▸ **Page**:
================

# What kind of tree do I have?



## jen74145 (Oct 31, 2006)

Hubby and I moved into our new place a couple months ago; now I'm wondering just what sort of tree I have in my front yard. I'd peg it at fifteen-twenty feet tall, and, though the leaves had already dropped when we moved in, it has these strange bean pods growing on it; they're about ten inches or a foot long.
Any ideas? It's a bit close to the house for my comfort (foundation damage) and I'd like to figure out it's root system so I can either let it be or rip it out...


----------



## Red Devil TN (Feb 8, 2006)

Catalpa? Honey Locust? What do the pods look like?


----------



## Red Devil TN (Feb 8, 2006)

Wait... TX? Desert Willow maybe? Definately need to know what the pod looks like.


----------



## woodspirit (Aug 3, 2005)

Don't forget about Redbuds. They are the state tree of Oklahoma I believe.


----------



## jen74145 (Oct 31, 2006)

Pods are dry now, and are a reddish brown and all twisty. Any help?


----------



## tillandsia (Feb 2, 2006)

Can you post a picture?
Does the tree have any thorns?
You could bring a sample to your local extension office and they can identify it and advise whether it is worth keeping or should be removed.


----------



## Tricky Grama (Oct 7, 2006)

================

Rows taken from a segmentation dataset
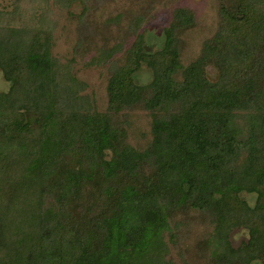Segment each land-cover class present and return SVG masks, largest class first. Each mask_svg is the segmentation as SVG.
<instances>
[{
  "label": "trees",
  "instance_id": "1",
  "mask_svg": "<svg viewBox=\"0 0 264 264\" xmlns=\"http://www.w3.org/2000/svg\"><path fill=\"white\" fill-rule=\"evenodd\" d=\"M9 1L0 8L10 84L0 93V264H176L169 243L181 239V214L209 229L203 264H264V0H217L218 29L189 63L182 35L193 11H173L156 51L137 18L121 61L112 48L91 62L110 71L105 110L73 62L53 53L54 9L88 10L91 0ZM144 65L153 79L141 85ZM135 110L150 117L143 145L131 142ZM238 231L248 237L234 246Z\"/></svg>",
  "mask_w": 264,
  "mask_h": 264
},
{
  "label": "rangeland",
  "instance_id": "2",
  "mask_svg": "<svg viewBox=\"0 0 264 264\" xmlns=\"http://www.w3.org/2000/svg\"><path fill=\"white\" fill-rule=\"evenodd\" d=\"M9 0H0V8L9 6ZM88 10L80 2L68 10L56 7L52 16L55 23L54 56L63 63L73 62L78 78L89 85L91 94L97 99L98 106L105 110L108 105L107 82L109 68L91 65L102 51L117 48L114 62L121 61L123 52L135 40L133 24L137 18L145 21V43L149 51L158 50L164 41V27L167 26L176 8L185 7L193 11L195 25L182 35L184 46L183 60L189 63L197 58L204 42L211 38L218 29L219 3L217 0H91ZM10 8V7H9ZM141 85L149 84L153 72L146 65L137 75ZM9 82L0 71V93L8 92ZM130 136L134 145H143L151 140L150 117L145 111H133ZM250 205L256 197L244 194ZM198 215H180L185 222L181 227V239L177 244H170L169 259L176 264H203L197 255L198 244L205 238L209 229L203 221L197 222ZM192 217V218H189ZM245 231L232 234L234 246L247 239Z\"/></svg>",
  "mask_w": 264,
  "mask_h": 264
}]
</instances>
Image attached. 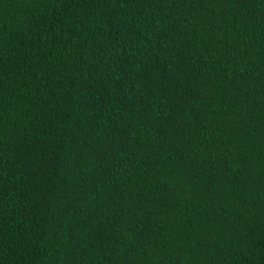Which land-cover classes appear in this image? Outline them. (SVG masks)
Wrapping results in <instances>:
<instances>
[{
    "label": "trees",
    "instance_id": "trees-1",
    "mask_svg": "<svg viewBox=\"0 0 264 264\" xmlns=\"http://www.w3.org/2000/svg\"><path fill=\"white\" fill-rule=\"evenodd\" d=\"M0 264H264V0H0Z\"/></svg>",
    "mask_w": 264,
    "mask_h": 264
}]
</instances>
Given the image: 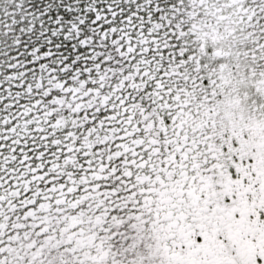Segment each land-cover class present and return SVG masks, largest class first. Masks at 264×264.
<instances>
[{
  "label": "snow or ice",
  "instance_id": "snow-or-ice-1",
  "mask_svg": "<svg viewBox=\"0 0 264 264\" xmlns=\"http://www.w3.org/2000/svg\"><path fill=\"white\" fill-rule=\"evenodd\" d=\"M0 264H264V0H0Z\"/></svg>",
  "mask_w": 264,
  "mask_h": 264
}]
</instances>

================

▸ **Exercise set**:
1 – Render this sentence from the tree-identification thread in Spanish: "Pods are dry now, and are a reddish brown and all twisty."
2 – Write the next part of the tree-identification thread, starting right after its last line.
The records stand apart from the tree-identification thread and are separate material.

▸ **Responses in order**:
1 – Las vainas ya están secas y son de un color marrón rojizo y muy retorcidas.

2 –
Sounds like a Honey Locust to me-we have a bunch of 'em on our land. They have huge thorns on the trunk tho. Then we have black locust too, no thorns. We're just 8 mi east of Bonham.

Patty


----------



## lodestar (May 19, 2005)

Mesquite?


----------



## BasicLiving (Oct 2, 2006)

Without a picture it's hard to know. And I'm not sure if they grow in your area, but a catawba tree can get quite large and it has long, thin, pods when it goes to seed.


----------



## Danaus29 (Sep 12, 2005)

Thornless honey locust wouldn't have thorns anywhere on it, but would still have the huge seedpods.


----------



## Wildcrofthollow (Apr 20, 2005)

i'm with the honey locust folks. There are lots of thornless varieties around and the pods are long and twisty.


----------



## woodspirit (Aug 3, 2005)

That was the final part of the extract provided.